Quest’ultimi possono procedere a consultazioni in merito ai possibili effetti ambientali transfrontalieri derivanti dall'attuazione del piano o del programma con lo Stato membro responsabile, nonché alle misure previste per ridurre o eliminare tali effetti.

Il rapporto ambientale e i pareri espressi dalle autorità responsabili e dal pubblico, nonché i risultati delle consultazioni transfrontaliere dovrebbero essere presi in considerazione dall’autorità competente durante l’elaborazione del piano o del programma e prima della sua adozione.

Quando è adottato un piano o programma, lo Stato membro responsabile dovrebbe provvedere affinché siano informate e consultate tutte le parti interessate, e mettere a loro disposizione:

  • il piano o il programma adottato;
  • una dichiarazione di sintesi in cui si illustra in che modo le considerazioni ambientali sono state integrate nel piano o programma e come si è tenuto conto del rapporto ambientale;
  • i pareri e i risultati delle consultazioni;
  • le ragioni per le quali è stato scelto il piano o il programma adottato;
  • le misure adottate in merito al monitoraggio.

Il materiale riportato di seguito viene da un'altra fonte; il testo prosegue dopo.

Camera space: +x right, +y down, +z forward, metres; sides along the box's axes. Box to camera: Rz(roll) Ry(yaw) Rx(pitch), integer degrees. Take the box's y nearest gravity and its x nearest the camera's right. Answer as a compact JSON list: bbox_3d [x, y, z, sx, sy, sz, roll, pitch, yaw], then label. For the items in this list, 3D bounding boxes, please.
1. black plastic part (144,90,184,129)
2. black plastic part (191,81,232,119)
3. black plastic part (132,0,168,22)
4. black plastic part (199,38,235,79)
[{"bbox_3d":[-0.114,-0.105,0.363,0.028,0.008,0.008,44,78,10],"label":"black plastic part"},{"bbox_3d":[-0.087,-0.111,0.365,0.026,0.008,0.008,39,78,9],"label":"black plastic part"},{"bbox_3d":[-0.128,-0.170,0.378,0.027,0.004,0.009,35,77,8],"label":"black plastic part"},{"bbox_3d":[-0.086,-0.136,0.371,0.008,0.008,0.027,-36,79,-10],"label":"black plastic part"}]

Gli Stati membri possono prevedere procedure coordinate o comuni al fine di evitare duplicazioni della valutazione dei piani o programmi per soddisfare le prescrizioni della pertinente normativa comunitaria disciplinata dalla presente direttiva e da altri atti comunitari.

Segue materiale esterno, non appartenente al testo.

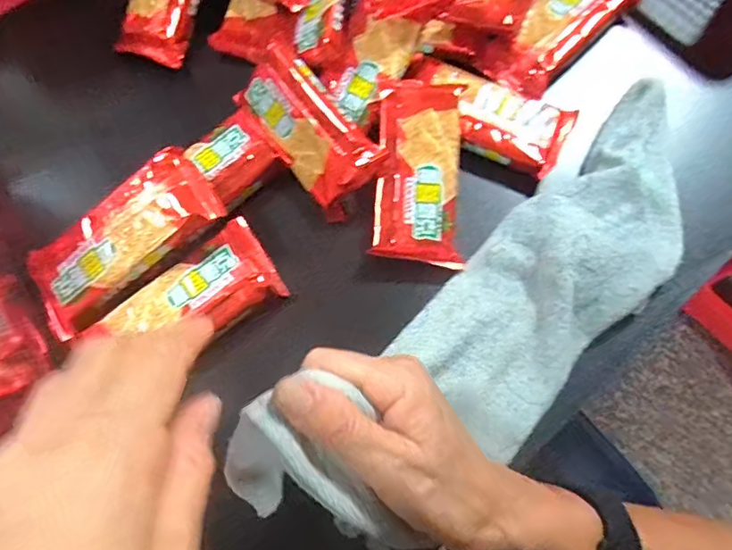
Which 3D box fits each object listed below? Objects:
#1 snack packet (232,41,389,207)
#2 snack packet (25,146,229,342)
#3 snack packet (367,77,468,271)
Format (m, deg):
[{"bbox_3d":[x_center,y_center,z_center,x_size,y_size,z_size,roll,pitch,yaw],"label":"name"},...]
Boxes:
[{"bbox_3d":[-0.037,-0.098,0.347,0.052,0.023,0.109,-47,73,23],"label":"snack packet"},{"bbox_3d":[-0.148,-0.021,0.318,0.125,0.013,0.057,-38,74,4],"label":"snack packet"},{"bbox_3d":[0.034,-0.070,0.335,0.052,0.022,0.121,3,71,2],"label":"snack packet"}]

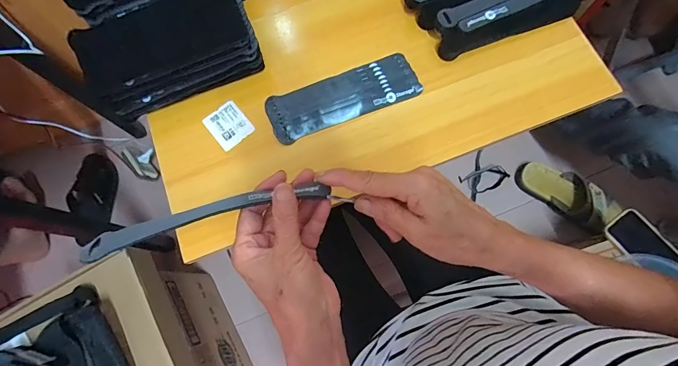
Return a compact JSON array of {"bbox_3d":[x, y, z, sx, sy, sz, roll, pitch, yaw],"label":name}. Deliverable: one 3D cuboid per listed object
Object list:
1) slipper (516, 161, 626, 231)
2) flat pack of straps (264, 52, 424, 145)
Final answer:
[{"bbox_3d":[0.570,0.022,0.896,0.240,0.069,0.101,36,79,11],"label":"slipper"},{"bbox_3d":[0.005,-0.114,0.471,0.198,0.007,0.069,-20,75,-3],"label":"flat pack of straps"}]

Prima del 21 luglio 2006, e in seguito ogni sette anni, la Commissione invia al Parlamento europeo e al Consiglio una relazione sull'applicazione della direttiva.

RIFERIMENTI

AttoEntrata in vigoreTermine ultimo di recepimento negli Stati membriGazzetta ufficiale

Direttiva 2001/42/CE

21.7.2001

21.7.2004

GU L197 del 21.7.2001

ATTI COLLEGATI

Relazione della Commissione, del 14 settembre 2009, sull'applicazione e l'efficacia della direttiva sulla valutazione ambientale strategica (direttiva 2001/42/CE) [COM(2009) 469 definitivo – Non pubblicata sulla Gazzetta ufficiale].
La relazione indica che l'applicazione della direttiva negli Stati membri è ancora nella fase iniziale ed occorre maturare ulteriore esperienza per poter decidere se modificare o meno la direttiva e, se del caso, come modificarla. Gli Stati membri consentono ai sistemi e processi di VAS di consolidarsi per migliorare il processo di pianificazione.
In generale, la direttiva VAS contribuisce a tenere in considerazione in modo sistematico e strutturato le questioni ambientali nel processo di pianificazione e ad integrare maggiormente le considerazioni ambientali a monte. Inoltre, le prescrizioni della direttiva (rapporto ambientale, consultazione e informazione delle autorità e del pubblico interessati, ecc.) assicurano che le procedure di pianificazione siano migliori e più armonizzate e contribuiscono a rendere i processi decisionali trasparenti e più partecipativi.

Relazione della Commissione del 27 ottobre 2006 - Relazione tra la direttiva sulla valutazione ambientale strategica e i fondi comunitari [COM(2006) 639 definitivo - Non pubblicata sulla Gazzetta ufficiale].
In seguito alla riforma dei Fondi strutturali avvenuta nel 2006, tutti i piani o programmi attuati dopo il 2006 nell'ambito di tali fondi e che rientrano nel campo d'applicazione della direttiva VAS saranno oggetto di una valutazione ambientale prima della loro adozione. Questa valutazione sostituisce la componente ambientale della valutazione ex ante imposta ai piani di sviluppo, agli interventi e al complemento di programmazione nell'ambito dei Fondi strutturali per il periodo 2000-2006. Nei casi in cui non è prevista una valutazione ambientale strategica, la valutazione ex ante obbligatoria del piano o del programma dovrà prendere in esame le implicazioni ambientali della proposta.